Counterfactual Neural Temporal Point Process for Estimating Causal Influence of Misinformation on Social Media
This addresses the need for an automatic method to assess misinformation impact on social media, offering a scalable alternative to small-scale experiments, though it appears incremental in applying existing causal techniques to this domain.
The paper tackles the problem of estimating the causal influence of misinformation on social media user beliefs and activities by developing a causal framework using neural temporal point processes and Gaussian mixture models, with experiments on synthetic and real-world COVID-19 vaccine data showing identifiable causal effects on subjective emotions.

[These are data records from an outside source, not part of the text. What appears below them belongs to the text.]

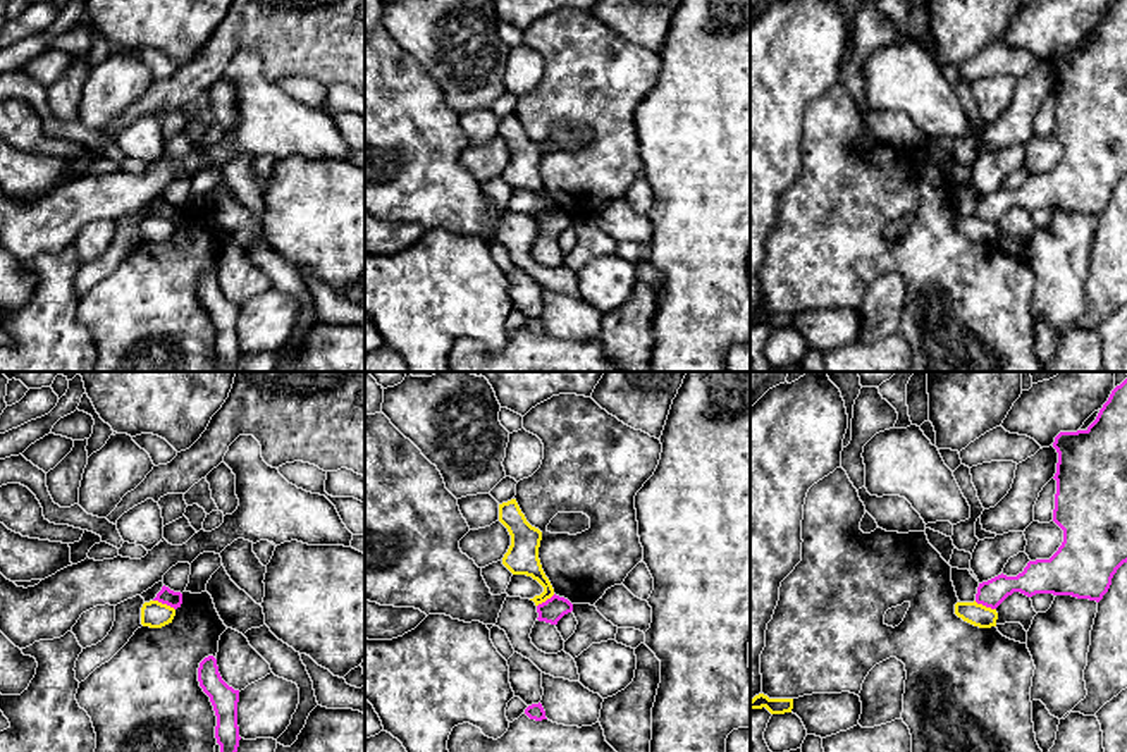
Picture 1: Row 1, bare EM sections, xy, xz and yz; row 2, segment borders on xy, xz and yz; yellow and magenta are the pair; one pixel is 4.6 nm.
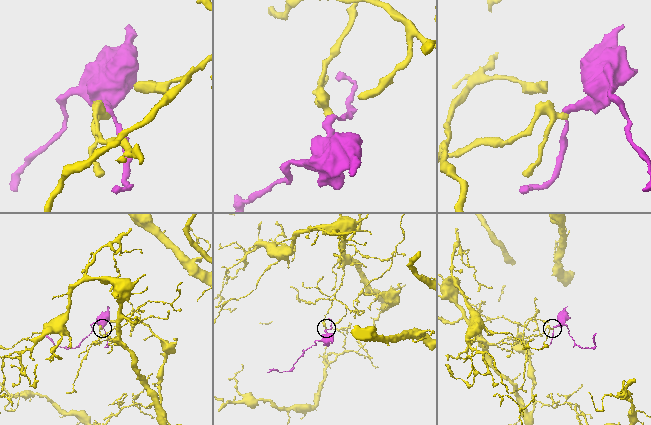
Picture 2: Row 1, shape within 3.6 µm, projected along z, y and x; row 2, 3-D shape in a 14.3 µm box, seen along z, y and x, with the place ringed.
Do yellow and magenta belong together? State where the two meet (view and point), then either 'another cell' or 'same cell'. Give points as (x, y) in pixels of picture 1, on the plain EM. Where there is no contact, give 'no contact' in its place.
xy (164, 219) | another cell

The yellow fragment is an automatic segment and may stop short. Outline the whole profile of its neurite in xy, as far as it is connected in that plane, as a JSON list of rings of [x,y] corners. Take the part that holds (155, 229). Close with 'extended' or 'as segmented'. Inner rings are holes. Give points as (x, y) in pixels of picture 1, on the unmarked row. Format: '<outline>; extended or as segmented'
[[[158,215],[145,217],[141,222],[141,239],[150,243],[162,243],[172,237],[176,224]]]; as segmented

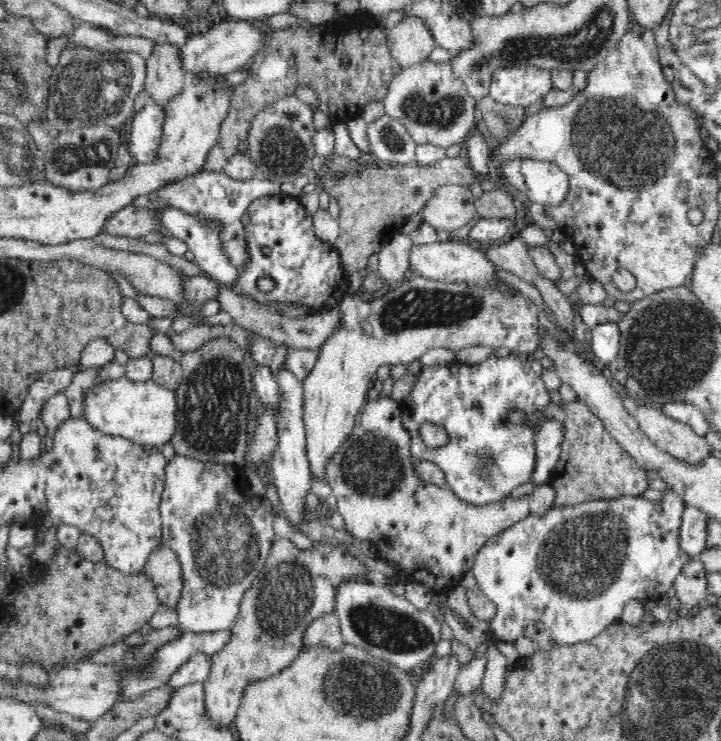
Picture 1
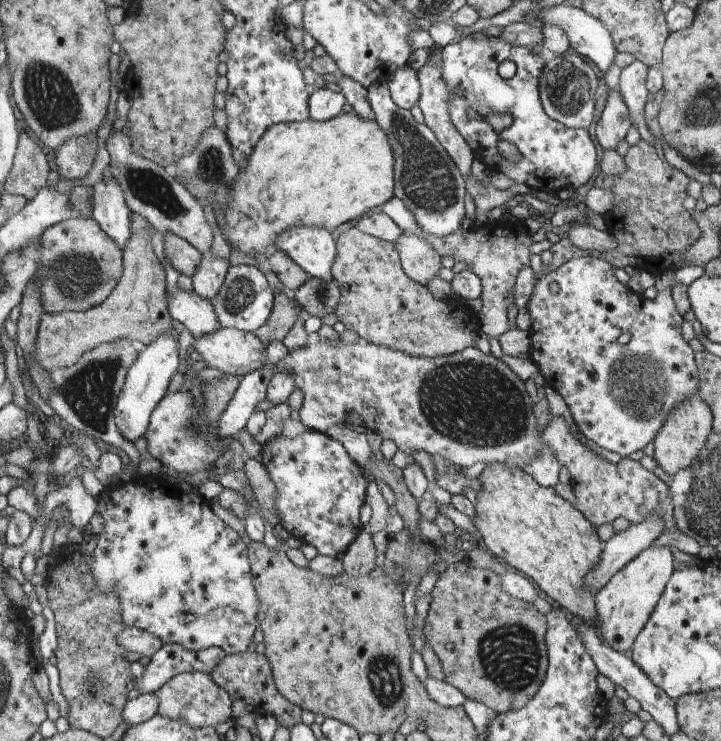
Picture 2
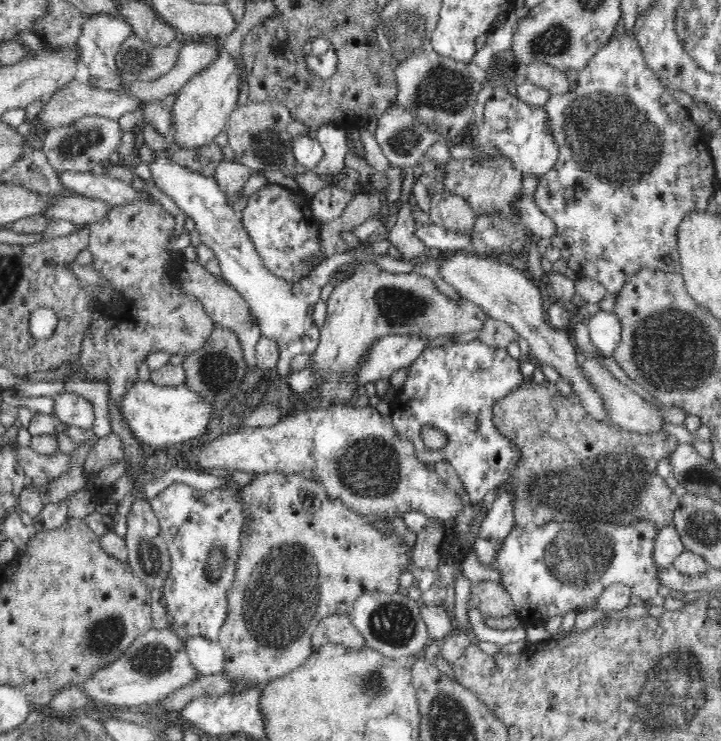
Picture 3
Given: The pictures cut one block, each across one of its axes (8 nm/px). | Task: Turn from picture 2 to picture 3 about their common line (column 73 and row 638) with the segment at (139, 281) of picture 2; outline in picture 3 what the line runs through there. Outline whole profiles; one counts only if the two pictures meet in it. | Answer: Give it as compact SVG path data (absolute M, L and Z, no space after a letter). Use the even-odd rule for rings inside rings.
M329 616L321 620L312 635L313 648L325 644L342 644L358 650L365 648L364 635L352 623L351 616Z

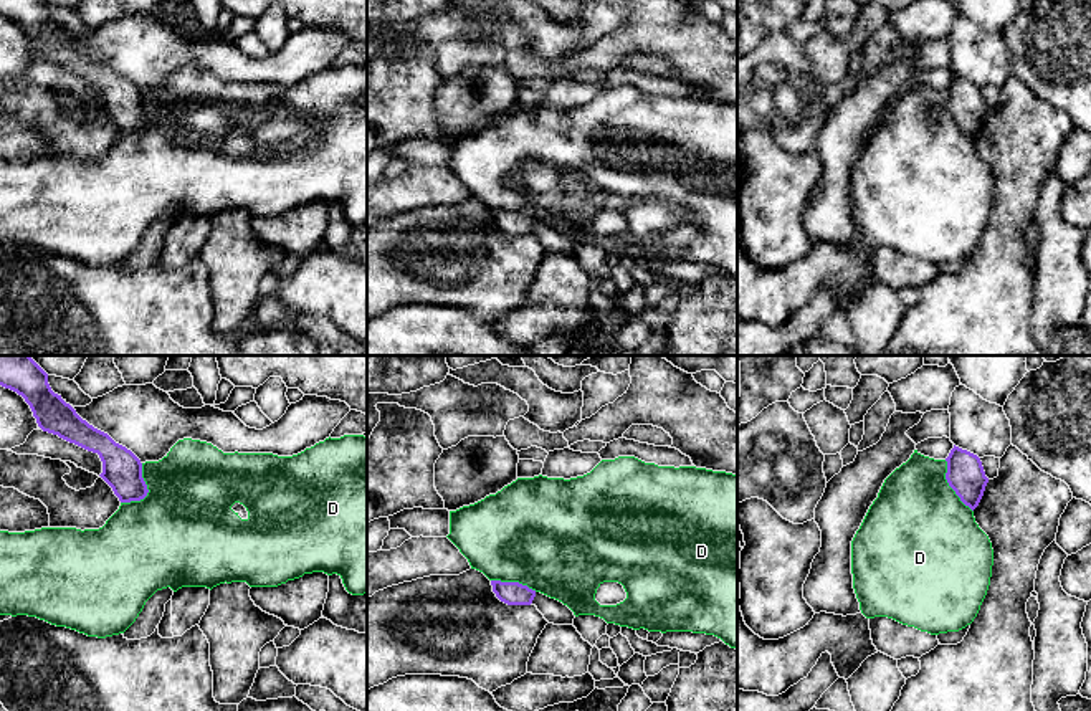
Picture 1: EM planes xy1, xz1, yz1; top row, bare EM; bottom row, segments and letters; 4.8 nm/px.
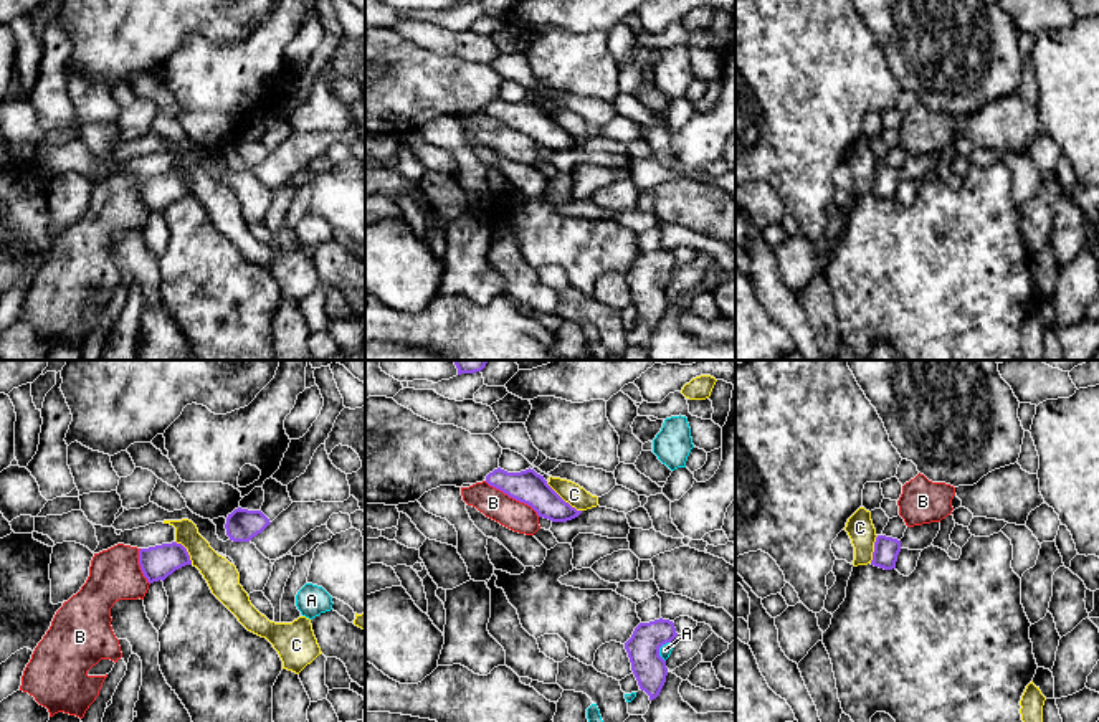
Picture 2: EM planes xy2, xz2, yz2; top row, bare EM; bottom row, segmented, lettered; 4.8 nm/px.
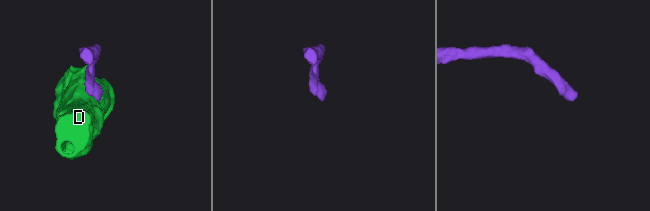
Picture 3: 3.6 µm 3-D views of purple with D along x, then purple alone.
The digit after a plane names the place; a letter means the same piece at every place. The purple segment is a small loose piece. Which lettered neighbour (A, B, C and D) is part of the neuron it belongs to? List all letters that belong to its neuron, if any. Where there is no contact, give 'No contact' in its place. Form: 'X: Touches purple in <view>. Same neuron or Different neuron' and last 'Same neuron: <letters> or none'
A: Touches purple in xz2. Different neuron
B: Touches purple in xz2. Different neuron
C: Touches purple in xz2. Different neuron
D: Touches purple in xy1. Different neuron
Same neuron: none

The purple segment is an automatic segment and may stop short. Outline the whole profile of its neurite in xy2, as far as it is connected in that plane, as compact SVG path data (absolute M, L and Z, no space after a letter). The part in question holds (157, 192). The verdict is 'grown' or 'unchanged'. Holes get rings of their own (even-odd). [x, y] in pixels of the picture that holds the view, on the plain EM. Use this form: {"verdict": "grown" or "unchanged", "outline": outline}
{"verdict": "unchanged", "outline": "M162 173L139 180L139 195L149 213L165 210L175 200L192 195L190 185L182 173Z"}

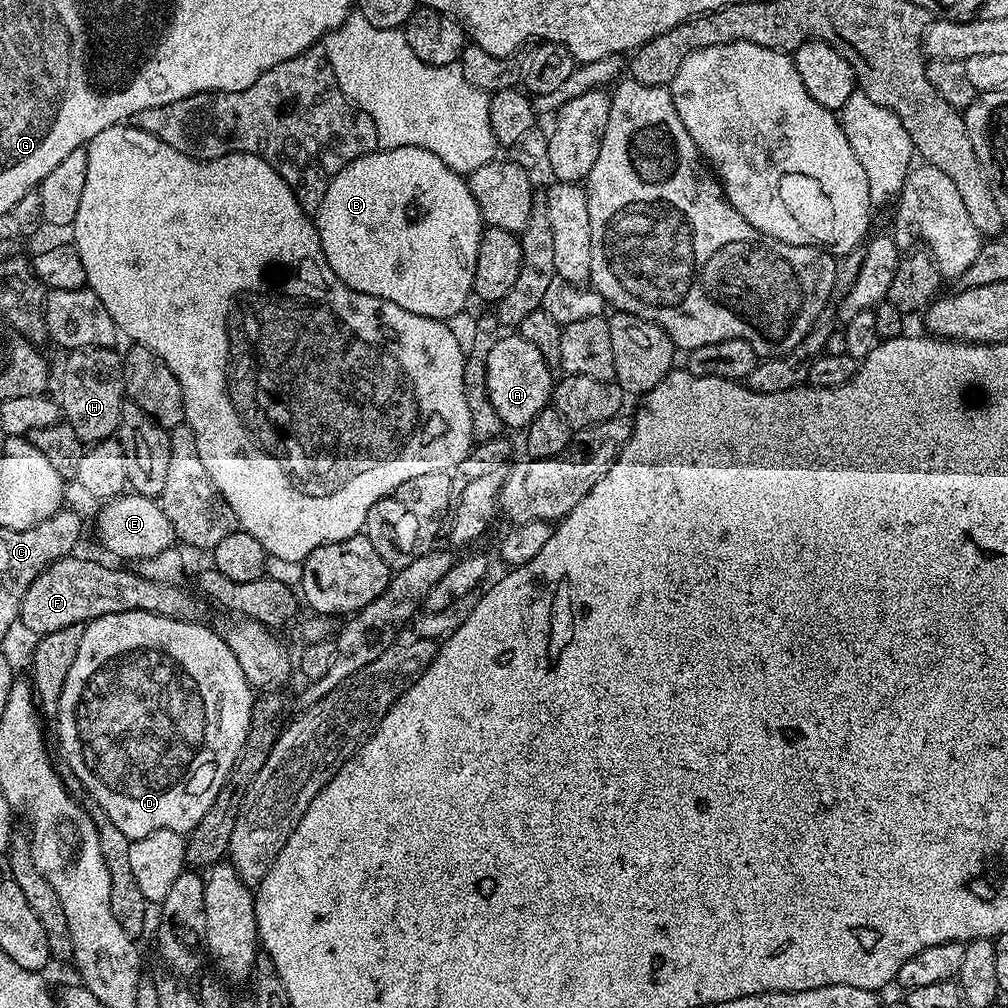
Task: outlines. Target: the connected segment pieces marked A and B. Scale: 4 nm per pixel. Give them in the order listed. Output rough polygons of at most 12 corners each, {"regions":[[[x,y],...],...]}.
{"regions":[[[501,335],[484,385],[501,425],[549,407],[553,369],[538,346]],[[418,146],[350,162],[314,213],[346,286],[447,321],[486,227]]]}

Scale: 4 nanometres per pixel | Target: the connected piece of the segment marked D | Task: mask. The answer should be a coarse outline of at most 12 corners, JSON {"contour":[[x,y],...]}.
{"contour":[[84,625],[69,770],[130,842],[187,834],[250,730],[223,635]]}

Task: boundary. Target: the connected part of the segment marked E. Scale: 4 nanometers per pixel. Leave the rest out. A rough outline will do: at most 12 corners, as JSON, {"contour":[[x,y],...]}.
{"contour":[[153,497],[103,501],[96,536],[117,561],[173,547]]}

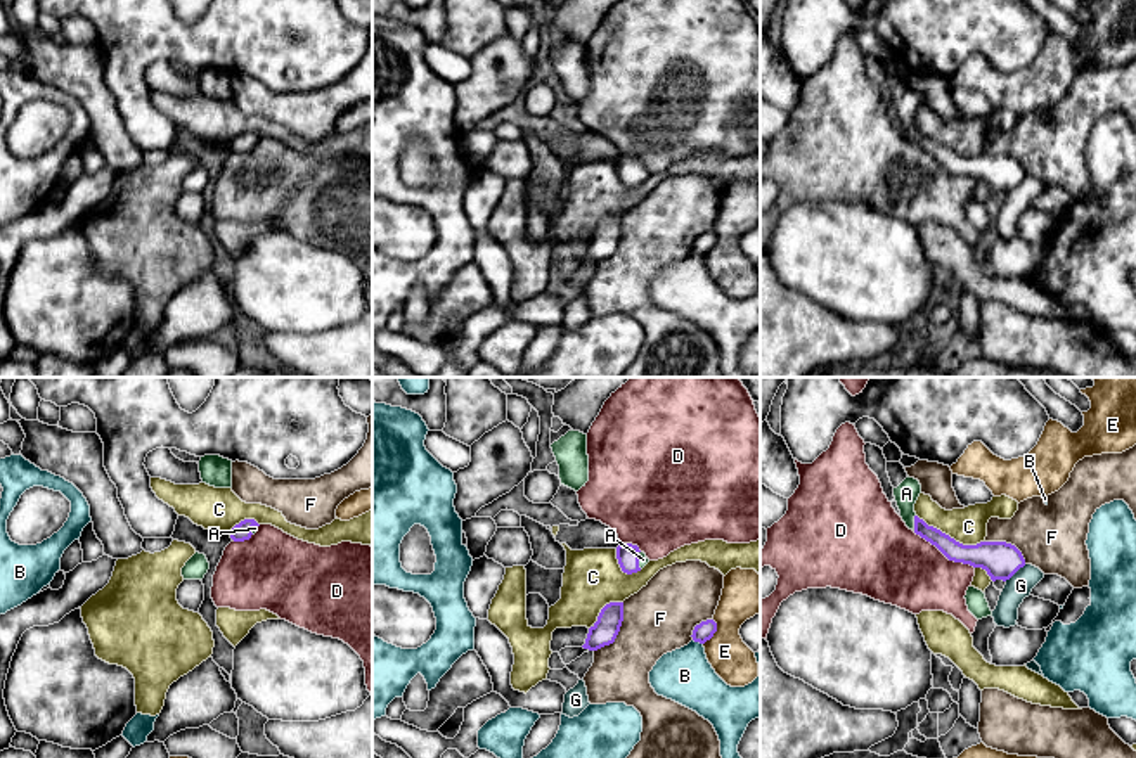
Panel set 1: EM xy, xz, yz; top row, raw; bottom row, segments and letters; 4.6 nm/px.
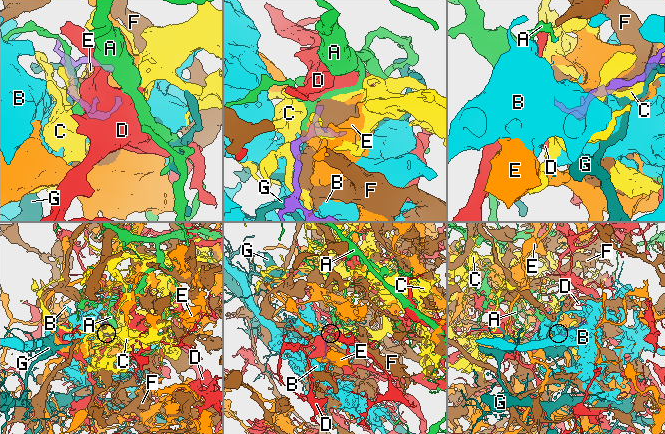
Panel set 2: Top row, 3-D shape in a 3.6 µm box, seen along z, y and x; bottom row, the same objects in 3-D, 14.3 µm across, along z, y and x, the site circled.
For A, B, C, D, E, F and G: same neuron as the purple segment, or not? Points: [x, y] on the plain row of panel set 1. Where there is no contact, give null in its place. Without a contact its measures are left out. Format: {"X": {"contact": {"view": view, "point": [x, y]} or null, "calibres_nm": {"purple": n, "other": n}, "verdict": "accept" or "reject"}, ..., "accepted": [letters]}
{"A": {"contact": {"view": "yz", "point": [915, 135]}, "calibres_nm": {"purple": 90, "other": 110}, "verdict": "accept"}, "B": {"contact": {"view": "xz", "point": [698, 253]}, "calibres_nm": {"purple": 90, "other": 260}, "verdict": "reject"}, "C": {"contact": {"view": "yz", "point": [948, 147]}, "calibres_nm": {"purple": 160, "other": 170}, "verdict": "reject"}, "D": {"contact": {"view": "yz", "point": [944, 167]}, "calibres_nm": {"purple": 160, "other": 360}, "verdict": "reject"}, "E": {"contact": {"view": "xz", "point": [716, 243]}, "calibres_nm": {"purple": 90, "other": 220}, "verdict": "reject"}, "F": {"contact": {"view": "xz", "point": [619, 243]}, "calibres_nm": {"purple": 120, "other": 320}, "verdict": "reject"}, "G": {"contact": {"view": "yz", "point": [1015, 184]}, "calibres_nm": {"purple": 170, "other": 120}, "verdict": "reject"}, "accepted": ["A"]}

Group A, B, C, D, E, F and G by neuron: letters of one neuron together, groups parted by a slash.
A / B / C / D / E / F / G

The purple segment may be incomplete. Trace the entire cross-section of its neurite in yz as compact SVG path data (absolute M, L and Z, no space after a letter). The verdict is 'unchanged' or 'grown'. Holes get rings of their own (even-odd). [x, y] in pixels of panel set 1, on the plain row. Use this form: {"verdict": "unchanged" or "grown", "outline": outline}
{"verdict": "grown", "outline": "M909 88L897 100L894 100L900 130L909 142L935 157L949 173L982 180L992 194L1006 194L1025 178L1022 164L1011 156L980 154L977 157L963 157L940 142L928 138L914 125L914 116L920 106L920 93Z"}

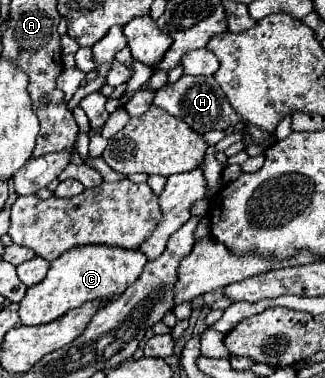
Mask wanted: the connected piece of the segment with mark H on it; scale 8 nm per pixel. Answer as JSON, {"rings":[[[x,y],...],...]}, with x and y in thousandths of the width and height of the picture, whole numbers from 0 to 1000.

Recent years have witnessed the rise of misinformation campaigns that spread specific narratives on social media to manipulate public opinions on different areas, such as politics and healthcare. Consequently, an effective and efficient automatic methodology to estimate the influence of the misinformation on user beliefs and activities is needed. However, existing works on misinformation impact estimation either rely on small-scale psychological experiments or can only discover the correlation between user behaviour and misinformation. To address these issues, in this paper, we build up a causal framework that model the causal effect of misinformation from the perspective of temporal point process. To adapt the large-scale data, we design an efficient yet precise way to estimate the Individual Treatment Effect(ITE) via neural temporal point process and gaussian mixture models. Extensive experiments on synthetic dataset verify the effectiveness and efficiency of our model. We further apply our model on a real-world dataset of social media posts and engagements about COVID-19 vaccines. The experimental results indicate that our model recognized identifiable causal effect of misinformation that hurts people's subjective emotions toward the vaccines.